Token Robin Hood
OpenAIApr 22, 20266 min

OpenAI adds WebSocket mode to the Responses API: faster agent loops are now a runtime advantage

OpenAI's April 22 engineering post matters because it moves the conversation beyond model IQ and token pricing. The company is saying that once inference gets fast enough, agent products win or lose on transport, cached state, and how little redundant work they force through the loop.

What happenedOn April 22, 2026, OpenAI said WebSocket mode made Responses API agent loops 40% faster end-to-end by keeping a persistent connection and reusing previous response state.
Why builders careRepeated validation, tokenization, routing, and history rebuilds are now a visible product tax on coding agents and tool-using workflows.
TRH actionProfile your agent loop by stage and cut repeat work before chasing a bigger model budget.

What actually changed

OpenAI describes the old bottleneck clearly. A Codex-style bug-fix task can require dozens of round trips: decide the next action, call a tool, send the tool result back, then repeat. That overhead was easier to ignore when models generated around 65 tokens per second. It became much harder to hide once OpenAI pushed GPT-5.3-Codex-Spark toward 1,000 tokens per second.

The fix was not a new prompt trick. It was a transport change. OpenAI kept a persistent WebSocket connection alive, cached reusable response state in memory, and let follow-up requests continue through previous_response_id instead of rebuilding the whole conversation every time.

Why this is bigger than one API feature

This is an important builder signal because it makes agent speed a systems problem. OpenAI says the WebSocket version reuses prior input and output items, tool definitions, namespaces, and rendered tokens. It also lets the platform process only new input for some validators and safety checks instead of reprocessing the full history on every turn.

That is exactly where many agent products leak time and money. The visible invoice says "tokens." The hidden bill shows up as repeated context shaping, repeated validation, extra API handshakes, and slow tool-result handoffs. Faster models expose those mistakes.

What the launch results mean

OpenAI says alpha users saw up to 40% workflow improvements and that Codex moved most of its Responses API traffic onto WebSocket mode. The company also says Vercel, Cline, and Cursor reported material latency gains after integrating it. The practical takeaway is simple: runtime plumbing is now part of the competitive surface for coding agents.

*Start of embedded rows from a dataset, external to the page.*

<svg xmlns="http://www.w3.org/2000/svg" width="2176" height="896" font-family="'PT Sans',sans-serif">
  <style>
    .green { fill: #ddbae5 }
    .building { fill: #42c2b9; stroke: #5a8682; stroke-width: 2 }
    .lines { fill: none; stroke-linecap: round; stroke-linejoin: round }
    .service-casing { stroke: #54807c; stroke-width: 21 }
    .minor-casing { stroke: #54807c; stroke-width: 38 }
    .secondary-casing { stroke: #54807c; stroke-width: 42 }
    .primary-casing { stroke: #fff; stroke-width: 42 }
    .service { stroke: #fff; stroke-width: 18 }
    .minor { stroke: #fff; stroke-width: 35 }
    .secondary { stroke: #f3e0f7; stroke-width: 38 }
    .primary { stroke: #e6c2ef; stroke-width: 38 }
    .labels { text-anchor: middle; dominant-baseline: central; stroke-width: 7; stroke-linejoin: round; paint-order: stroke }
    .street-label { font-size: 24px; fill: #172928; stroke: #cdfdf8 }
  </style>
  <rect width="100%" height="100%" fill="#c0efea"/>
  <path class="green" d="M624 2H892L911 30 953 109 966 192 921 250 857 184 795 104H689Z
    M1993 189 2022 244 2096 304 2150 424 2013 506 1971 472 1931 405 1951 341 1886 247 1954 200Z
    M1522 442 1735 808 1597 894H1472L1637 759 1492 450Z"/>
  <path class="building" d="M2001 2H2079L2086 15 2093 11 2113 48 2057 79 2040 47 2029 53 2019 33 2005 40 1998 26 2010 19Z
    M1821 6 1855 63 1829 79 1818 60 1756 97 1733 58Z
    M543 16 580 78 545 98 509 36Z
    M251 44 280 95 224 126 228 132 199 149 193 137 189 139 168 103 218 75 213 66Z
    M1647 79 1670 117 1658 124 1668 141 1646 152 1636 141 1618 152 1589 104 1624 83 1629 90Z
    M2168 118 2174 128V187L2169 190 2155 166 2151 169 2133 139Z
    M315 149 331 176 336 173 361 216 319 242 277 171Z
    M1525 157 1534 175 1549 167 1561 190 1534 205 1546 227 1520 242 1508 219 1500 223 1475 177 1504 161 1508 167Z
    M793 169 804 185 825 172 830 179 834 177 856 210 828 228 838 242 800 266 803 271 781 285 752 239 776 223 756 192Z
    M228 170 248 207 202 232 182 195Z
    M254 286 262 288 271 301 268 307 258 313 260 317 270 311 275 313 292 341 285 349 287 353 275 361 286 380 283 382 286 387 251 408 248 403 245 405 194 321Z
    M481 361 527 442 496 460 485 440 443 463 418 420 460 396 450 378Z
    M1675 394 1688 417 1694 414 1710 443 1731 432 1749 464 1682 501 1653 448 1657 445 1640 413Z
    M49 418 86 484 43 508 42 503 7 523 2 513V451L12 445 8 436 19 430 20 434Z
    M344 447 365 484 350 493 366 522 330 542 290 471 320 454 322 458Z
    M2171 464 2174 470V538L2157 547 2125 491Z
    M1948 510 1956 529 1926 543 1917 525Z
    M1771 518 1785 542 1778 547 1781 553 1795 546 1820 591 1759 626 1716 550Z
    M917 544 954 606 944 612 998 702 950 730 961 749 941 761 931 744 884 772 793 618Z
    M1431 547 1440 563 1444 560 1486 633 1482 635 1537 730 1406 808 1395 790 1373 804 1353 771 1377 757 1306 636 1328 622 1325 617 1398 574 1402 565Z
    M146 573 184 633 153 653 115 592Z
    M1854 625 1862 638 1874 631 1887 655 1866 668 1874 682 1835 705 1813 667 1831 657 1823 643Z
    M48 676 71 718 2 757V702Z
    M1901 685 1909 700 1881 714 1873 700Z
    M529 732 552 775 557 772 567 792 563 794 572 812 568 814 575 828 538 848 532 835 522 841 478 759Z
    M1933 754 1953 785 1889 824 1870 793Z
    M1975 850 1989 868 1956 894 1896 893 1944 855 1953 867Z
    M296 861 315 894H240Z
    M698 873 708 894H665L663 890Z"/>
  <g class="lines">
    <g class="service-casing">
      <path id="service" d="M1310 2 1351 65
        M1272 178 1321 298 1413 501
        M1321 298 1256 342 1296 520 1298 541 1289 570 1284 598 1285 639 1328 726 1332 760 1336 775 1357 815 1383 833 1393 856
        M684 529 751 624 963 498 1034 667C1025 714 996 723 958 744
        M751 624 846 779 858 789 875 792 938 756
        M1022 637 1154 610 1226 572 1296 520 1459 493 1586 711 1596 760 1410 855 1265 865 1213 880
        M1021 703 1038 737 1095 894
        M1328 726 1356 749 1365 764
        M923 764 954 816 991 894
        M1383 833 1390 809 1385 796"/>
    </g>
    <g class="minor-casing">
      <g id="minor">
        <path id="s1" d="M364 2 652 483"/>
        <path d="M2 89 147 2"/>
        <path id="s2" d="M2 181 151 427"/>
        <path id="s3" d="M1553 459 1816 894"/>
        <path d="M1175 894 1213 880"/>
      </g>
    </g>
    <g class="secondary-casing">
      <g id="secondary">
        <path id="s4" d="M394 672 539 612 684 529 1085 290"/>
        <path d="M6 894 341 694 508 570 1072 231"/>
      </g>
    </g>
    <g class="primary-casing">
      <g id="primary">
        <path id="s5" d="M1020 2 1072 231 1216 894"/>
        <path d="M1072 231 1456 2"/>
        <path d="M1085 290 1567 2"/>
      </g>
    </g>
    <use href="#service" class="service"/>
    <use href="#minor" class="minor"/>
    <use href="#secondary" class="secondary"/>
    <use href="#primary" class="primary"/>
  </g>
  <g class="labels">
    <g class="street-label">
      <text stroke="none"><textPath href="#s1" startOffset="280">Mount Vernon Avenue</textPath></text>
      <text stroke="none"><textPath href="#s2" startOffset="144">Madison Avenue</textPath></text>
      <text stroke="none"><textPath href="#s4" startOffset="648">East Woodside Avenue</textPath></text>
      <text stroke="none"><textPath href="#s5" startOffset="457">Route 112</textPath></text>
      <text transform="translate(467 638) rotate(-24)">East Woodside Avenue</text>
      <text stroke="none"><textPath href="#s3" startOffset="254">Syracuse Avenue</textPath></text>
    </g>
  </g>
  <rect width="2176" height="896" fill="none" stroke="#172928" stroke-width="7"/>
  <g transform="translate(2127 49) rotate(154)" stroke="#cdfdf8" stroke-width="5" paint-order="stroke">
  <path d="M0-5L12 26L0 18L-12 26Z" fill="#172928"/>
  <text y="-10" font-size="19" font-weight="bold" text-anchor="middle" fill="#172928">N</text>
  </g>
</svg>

For TRH readers, this is the same lesson behind why agentic AI feels expensive and runtime design for production agents. If every tool turn rebuilds too much state, your users will feel the drag before they notice the model got smarter.

What builders should do next

Measure one real agent workflow and split latency into four buckets: model inference, API overhead, client-side tool time, and post-processing. If the same history or tool schema is being revalidated on every turn, fix that first.

Then make three architecture checks. Keep conversation state incremental where possible. Separate tool execution latency from model latency in your dashboards. And decide where persistent connections make sense instead of defaulting to stateless request chains for long-running loops.

The point is not that every agent needs WebSockets tomorrow. The point is that transport and state reuse now directly shape user-perceived intelligence. When inference accelerates, waste in the loop becomes the product.